思い出そうとすると頭が鳴って思い出せない。考える事すらも出来なかった。
この門は、私と関わりがあるのだろうか。
不安と疑問で心内が侵食されていく。


『七瀬、虹彩様……——————』

「ッ!?」


ギンッ、脳内に電波音がしたかと思うと擦れた声の主が私の頭の中で話し掛けている。
最初は気のせいか。そう思った。だが違う。
此れは、完璧なる脳内会話の一種だ。テレパシーだ。
魔法が存在しているこの現在、余り驚きごとでは無いが、こういう体験は初めてだった為、不安に更に不安、そして好奇心が伸し上がる。

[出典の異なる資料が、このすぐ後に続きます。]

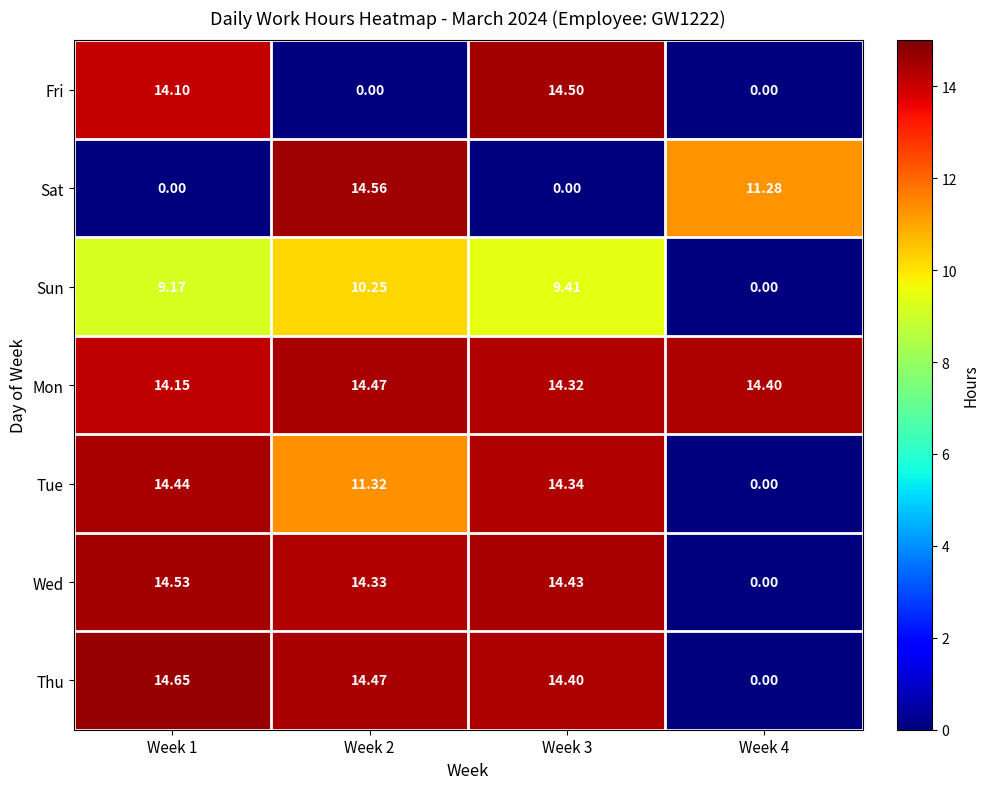

At Week 3, list the series in order from smallest to largest.

Sat, Sun, Mon, Tue, Thu, Wed, Fri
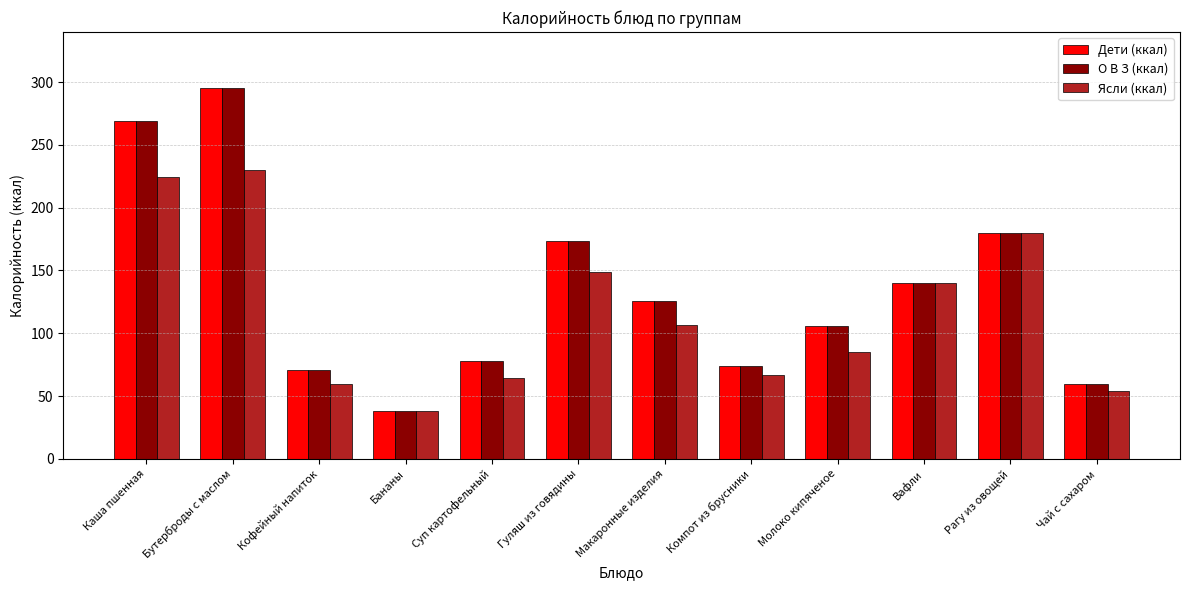

What is the spread (max minus min) of values at Суп картофельный?

13.0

『ようこそ、お越し下さいました。伝説の覇者よ。“女帝”よ。』


行き成り何を言っとんのかコイツは。コイツなんていっても指す魔族が居ないので、少し可笑しい日本語になってしまったが。
だがふ、とある言葉が脳内を過ぎる。

 “—————……、魔聖、対戦…”

気が付いてしまった。否、もう気が付いていたのかもしれない。
あれ程今日の為に準備をしていたのに、何故か忘れてしまっていた。それは、私の意思なのか、アチラの意思なのか。


「まさか、此処って…ッ!

                    ———…“|失われた理想郷(ロスト・オブ・エデン)”…ッ!?」


肯定の意は、示されなかった。
代わりに、ガンッと鉄パイプで殴られた時より遥かに痛い衝撃が脳内を襲う。そして、送り込まれて来た、数々の情報。
この“魔聖対戦”の事について、開催場所について、生活について、この“殺し合い”に必要な情報の殆どが脳内に送り込まれてきた。
全てを得た気分になる。
此れは、魔法なのだろうか。もし此れが魔法だとしたら、是非拝借したい。こんな便利な魔法他には無いだろう。


まず、いえることは、

        もうあの「ころしあい」ははじまったということだ。